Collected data
* * *
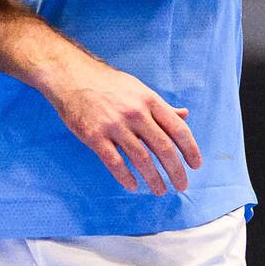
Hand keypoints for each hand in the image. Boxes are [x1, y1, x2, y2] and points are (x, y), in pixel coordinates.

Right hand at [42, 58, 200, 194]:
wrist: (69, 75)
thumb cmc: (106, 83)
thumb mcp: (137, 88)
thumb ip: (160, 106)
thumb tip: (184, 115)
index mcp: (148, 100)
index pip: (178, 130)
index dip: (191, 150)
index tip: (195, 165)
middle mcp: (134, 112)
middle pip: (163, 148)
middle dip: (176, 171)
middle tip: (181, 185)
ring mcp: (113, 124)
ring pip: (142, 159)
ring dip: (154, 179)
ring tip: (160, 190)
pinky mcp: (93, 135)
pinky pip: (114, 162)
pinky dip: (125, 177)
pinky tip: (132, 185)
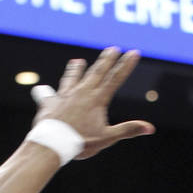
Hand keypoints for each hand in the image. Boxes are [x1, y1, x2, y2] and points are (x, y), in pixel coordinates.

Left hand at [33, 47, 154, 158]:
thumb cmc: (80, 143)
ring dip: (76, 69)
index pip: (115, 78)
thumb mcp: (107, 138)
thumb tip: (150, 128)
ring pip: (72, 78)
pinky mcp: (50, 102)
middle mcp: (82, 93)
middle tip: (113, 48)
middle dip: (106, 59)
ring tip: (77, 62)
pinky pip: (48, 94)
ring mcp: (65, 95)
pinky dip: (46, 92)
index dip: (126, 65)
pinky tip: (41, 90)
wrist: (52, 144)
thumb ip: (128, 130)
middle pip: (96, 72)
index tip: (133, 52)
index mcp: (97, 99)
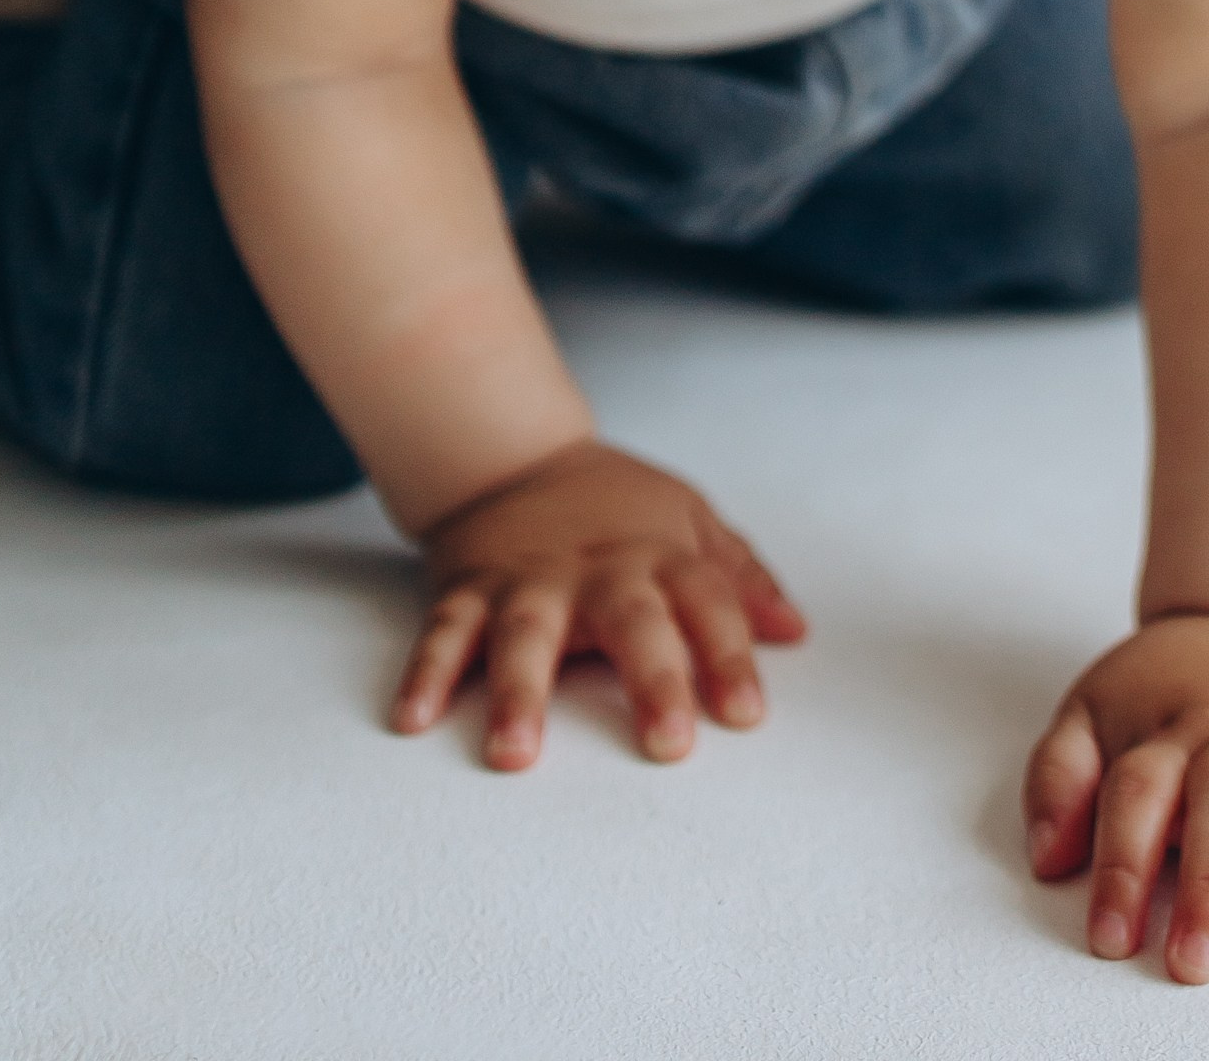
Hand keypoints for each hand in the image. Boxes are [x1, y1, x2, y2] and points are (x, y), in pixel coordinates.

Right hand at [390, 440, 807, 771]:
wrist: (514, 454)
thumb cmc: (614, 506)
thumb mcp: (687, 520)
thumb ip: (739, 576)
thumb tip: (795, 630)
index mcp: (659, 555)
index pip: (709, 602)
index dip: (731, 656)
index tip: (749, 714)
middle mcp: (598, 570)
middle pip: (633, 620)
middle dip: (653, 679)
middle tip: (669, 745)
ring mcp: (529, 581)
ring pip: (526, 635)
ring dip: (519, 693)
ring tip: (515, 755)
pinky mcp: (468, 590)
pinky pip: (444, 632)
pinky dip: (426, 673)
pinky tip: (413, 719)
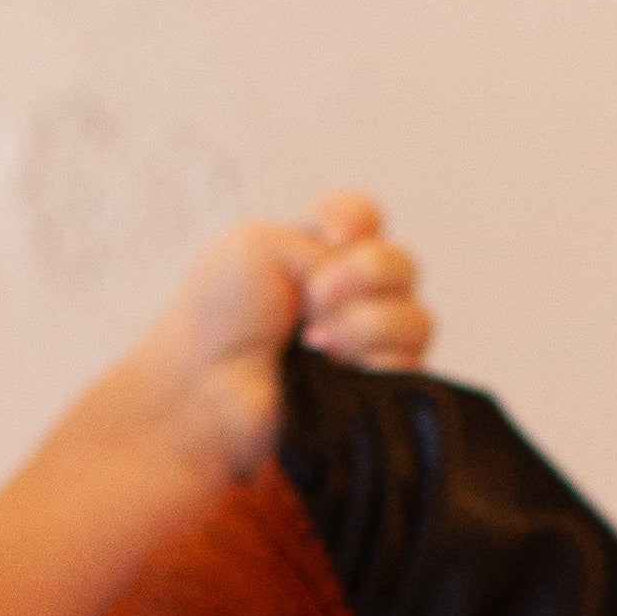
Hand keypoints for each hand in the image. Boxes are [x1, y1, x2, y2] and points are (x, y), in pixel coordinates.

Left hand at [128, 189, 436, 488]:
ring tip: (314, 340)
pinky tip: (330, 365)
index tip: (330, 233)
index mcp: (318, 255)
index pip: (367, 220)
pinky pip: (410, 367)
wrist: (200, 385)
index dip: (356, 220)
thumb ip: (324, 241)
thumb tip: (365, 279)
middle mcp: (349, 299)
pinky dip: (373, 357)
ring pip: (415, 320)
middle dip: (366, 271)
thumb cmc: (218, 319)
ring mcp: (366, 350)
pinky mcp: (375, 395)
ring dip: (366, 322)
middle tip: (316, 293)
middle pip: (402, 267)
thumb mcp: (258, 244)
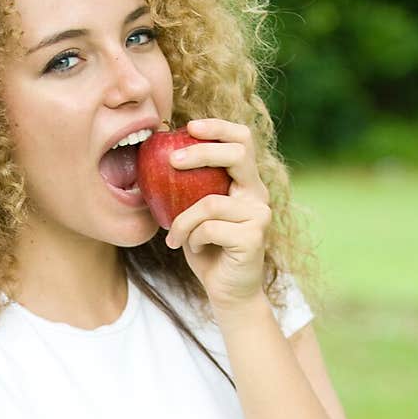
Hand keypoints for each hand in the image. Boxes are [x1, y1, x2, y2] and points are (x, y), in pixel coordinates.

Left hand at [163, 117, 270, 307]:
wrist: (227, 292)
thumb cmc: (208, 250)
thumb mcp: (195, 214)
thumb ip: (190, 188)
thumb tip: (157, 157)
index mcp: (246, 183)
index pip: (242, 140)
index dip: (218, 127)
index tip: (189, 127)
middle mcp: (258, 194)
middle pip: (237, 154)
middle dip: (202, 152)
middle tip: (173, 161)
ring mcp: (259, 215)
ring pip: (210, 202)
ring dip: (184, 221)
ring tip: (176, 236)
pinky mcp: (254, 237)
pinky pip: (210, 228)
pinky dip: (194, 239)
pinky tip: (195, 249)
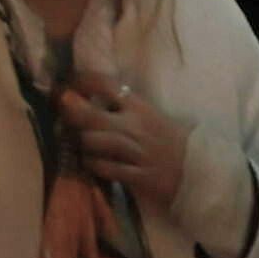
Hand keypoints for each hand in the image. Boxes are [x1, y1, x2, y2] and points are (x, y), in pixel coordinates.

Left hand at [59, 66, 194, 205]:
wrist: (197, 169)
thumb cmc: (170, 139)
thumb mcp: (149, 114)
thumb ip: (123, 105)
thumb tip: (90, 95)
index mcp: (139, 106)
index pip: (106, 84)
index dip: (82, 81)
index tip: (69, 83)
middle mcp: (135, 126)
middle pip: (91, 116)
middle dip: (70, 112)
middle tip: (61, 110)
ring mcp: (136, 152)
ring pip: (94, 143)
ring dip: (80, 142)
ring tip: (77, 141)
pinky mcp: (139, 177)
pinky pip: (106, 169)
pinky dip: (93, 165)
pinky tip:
* * *
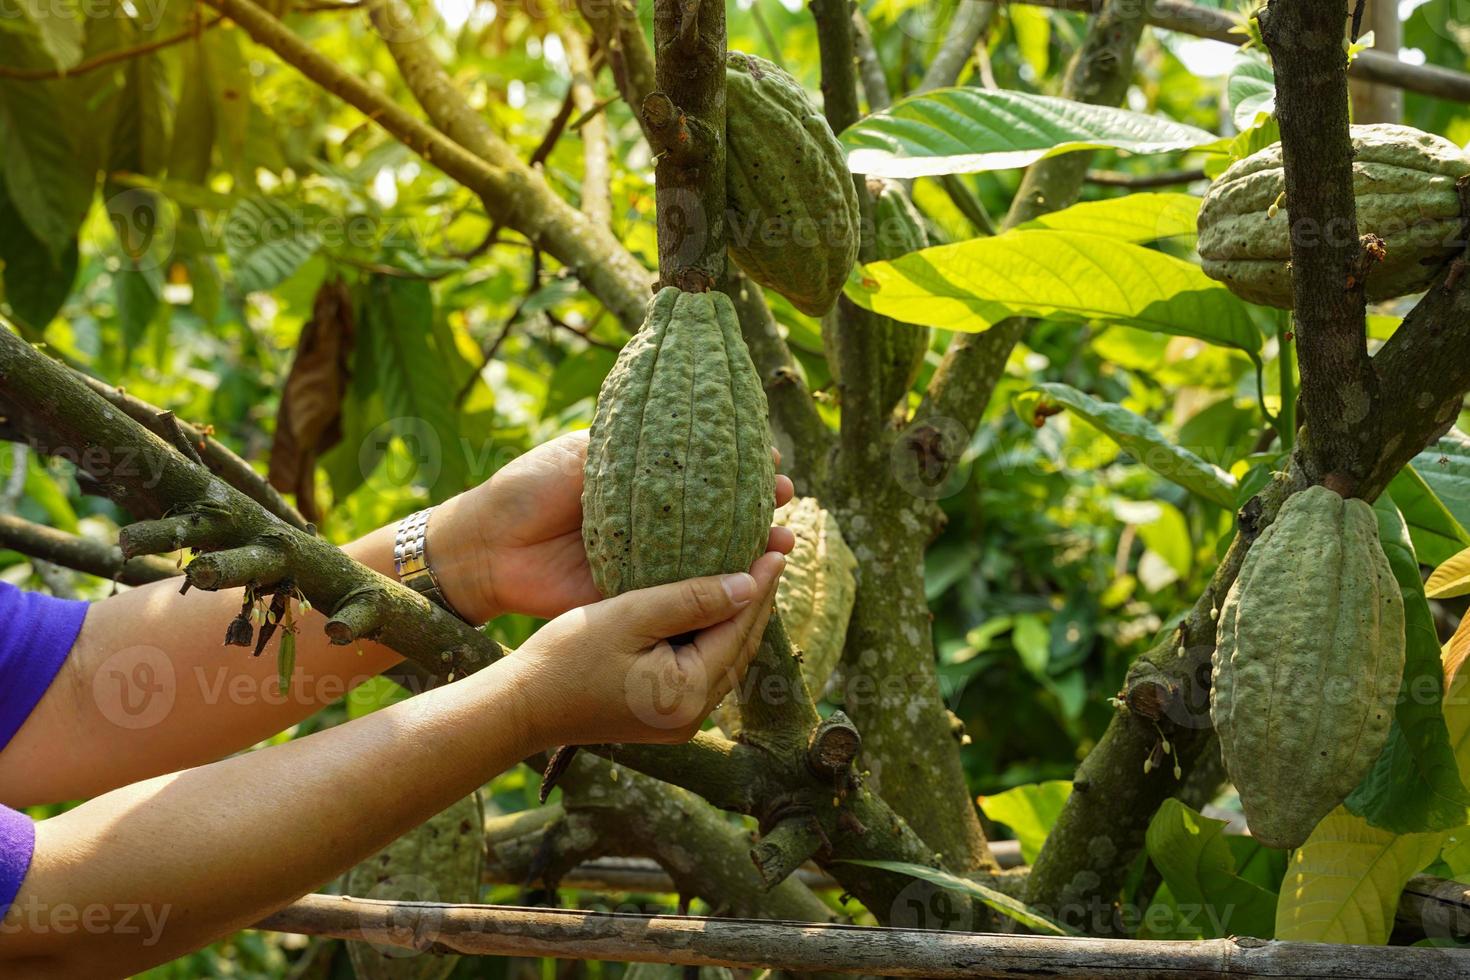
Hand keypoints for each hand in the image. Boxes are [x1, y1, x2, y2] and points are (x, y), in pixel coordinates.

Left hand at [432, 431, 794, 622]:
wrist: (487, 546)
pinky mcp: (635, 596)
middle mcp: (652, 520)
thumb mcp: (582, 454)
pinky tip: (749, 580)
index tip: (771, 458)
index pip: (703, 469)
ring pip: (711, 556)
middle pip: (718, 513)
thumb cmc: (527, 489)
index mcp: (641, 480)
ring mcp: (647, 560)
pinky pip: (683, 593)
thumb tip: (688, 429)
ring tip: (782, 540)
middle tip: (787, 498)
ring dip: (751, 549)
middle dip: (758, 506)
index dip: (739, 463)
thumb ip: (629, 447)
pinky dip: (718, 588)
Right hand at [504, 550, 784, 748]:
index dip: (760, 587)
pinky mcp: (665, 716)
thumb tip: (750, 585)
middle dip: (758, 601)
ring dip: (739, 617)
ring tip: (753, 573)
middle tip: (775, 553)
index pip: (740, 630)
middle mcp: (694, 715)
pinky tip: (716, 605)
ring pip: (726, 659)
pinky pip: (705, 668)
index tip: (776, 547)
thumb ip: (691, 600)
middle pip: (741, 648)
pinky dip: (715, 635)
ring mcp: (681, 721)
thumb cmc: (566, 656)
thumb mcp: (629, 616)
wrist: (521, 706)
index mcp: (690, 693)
* * *
To do ▸ Reproduce the entries above exactly, but only the lines between the line holding "thumb mcp: (149, 114)" and the line holding "ring dip: (80, 142)", inclusive.

Expected answer ▸
thumb mcp: (149, 114)
thumb ip: (123, 105)
thumb tip: (90, 95)
index mcp: (139, 106)
index pip: (106, 84)
index dip: (82, 81)
index tip: (69, 83)
middle mcp: (135, 126)
middle pip: (91, 116)
middle dip: (70, 112)
middle tip: (61, 110)
ring mcp: (136, 152)
ring pip: (94, 143)
ring dip: (80, 142)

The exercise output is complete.